Stern is still hopeful
SPRINGFIELD - That barely noticeable cloud over the Basketball Hall of Fame ceremonies this weekend is the NBA labor situation, which appears to be at an impasse less than two months before training camps are supposed to begin.
At the Hall of Fame reunion dinner last night, where several of the game’s greatest congregate to celebrate the new class, commissioner David Stern appeared hopeful about a labor agreement despite the fact that the league and the Players Association have had only one negotiating session in five weeks.
The owners are trying to address the league’s financial struggles, as they claim 22 teams are losing money. They have offered a “flex cap,’’ which could reduce overall team spending dramatically by setting a median spending limit of $62 million per team. The players said they will not accept any form of a hard salary cap.
“I would say that we have very smart players,’’ said Stern, “who recognize that this system is very good to them. You got 13 players on a roster averaging $5 million apiece, that’s $65 million, and what the owners have said is, ‘We’re going to try very hard as we reset this thing to keep you as close to that number as we can.’
“The NFL, which is usually profitable as opposed to the NBA, which isn’t, got the double-digit [revenue] reductions from their players. Our players will understand that when the rhetoric stops, the owners are trying to do the right thing, and our players always try to do the right thing.’’
Stern walked away discouraged from the negotiating session two weeks ago, and less than 24 hours later, the NBA filed an unfair labor practice charge with the National Labor Relations Board to prevent a decertification of the union.
Still, Stern said, he is optimistic about an agreement.
“I expect that we’ll make a deal because the alternative is very destructive,’’ he said. “It’s destructive of $2 billion worth of player salaries and it’s destructive most important to our fans of the game. And if it spirals badly, everyone gets hurt.
“But in some ways I worry, because the players have more to lose, especially those in the later stages of their career. So we’re going to do everything we can when the rhetoric slows down to get this thing back on track.’’

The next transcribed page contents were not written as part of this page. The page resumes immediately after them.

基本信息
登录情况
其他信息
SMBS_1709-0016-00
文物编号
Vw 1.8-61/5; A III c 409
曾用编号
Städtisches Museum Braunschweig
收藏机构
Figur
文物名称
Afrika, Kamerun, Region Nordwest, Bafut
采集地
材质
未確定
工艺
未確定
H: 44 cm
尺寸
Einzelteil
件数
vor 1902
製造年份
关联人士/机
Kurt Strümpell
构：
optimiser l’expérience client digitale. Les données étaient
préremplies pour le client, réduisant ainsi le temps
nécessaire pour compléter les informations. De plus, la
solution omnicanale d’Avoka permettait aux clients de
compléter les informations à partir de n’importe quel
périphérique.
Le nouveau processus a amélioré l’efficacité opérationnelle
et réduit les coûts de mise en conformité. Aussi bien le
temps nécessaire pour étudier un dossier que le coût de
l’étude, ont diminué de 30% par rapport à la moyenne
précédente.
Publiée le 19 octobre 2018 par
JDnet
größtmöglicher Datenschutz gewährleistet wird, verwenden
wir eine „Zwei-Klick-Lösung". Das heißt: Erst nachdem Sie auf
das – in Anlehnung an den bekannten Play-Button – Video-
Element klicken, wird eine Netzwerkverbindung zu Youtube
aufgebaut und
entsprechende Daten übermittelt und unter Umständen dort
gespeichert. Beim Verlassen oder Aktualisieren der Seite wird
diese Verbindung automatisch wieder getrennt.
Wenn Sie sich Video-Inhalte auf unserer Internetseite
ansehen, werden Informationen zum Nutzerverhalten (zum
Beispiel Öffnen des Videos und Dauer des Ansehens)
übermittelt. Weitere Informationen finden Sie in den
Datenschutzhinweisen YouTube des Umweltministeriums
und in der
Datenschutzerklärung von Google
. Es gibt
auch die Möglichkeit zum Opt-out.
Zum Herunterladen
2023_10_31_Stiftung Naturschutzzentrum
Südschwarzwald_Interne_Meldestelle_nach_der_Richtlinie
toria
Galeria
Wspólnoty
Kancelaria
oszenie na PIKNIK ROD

That statement may have been a shot at Players Association executive director Billy Hunter, who told the National Bar Association last week that he expects the 2011-12 season will be lost because of the labor dispute. Stern told the Globe that a scheduled negotiating session yesterday was canceled by the players.
“They’ll be smaller meetings, conversations,’’ he said. “You don’t need these great media events to have dialogue. Eventually we’ll get it done.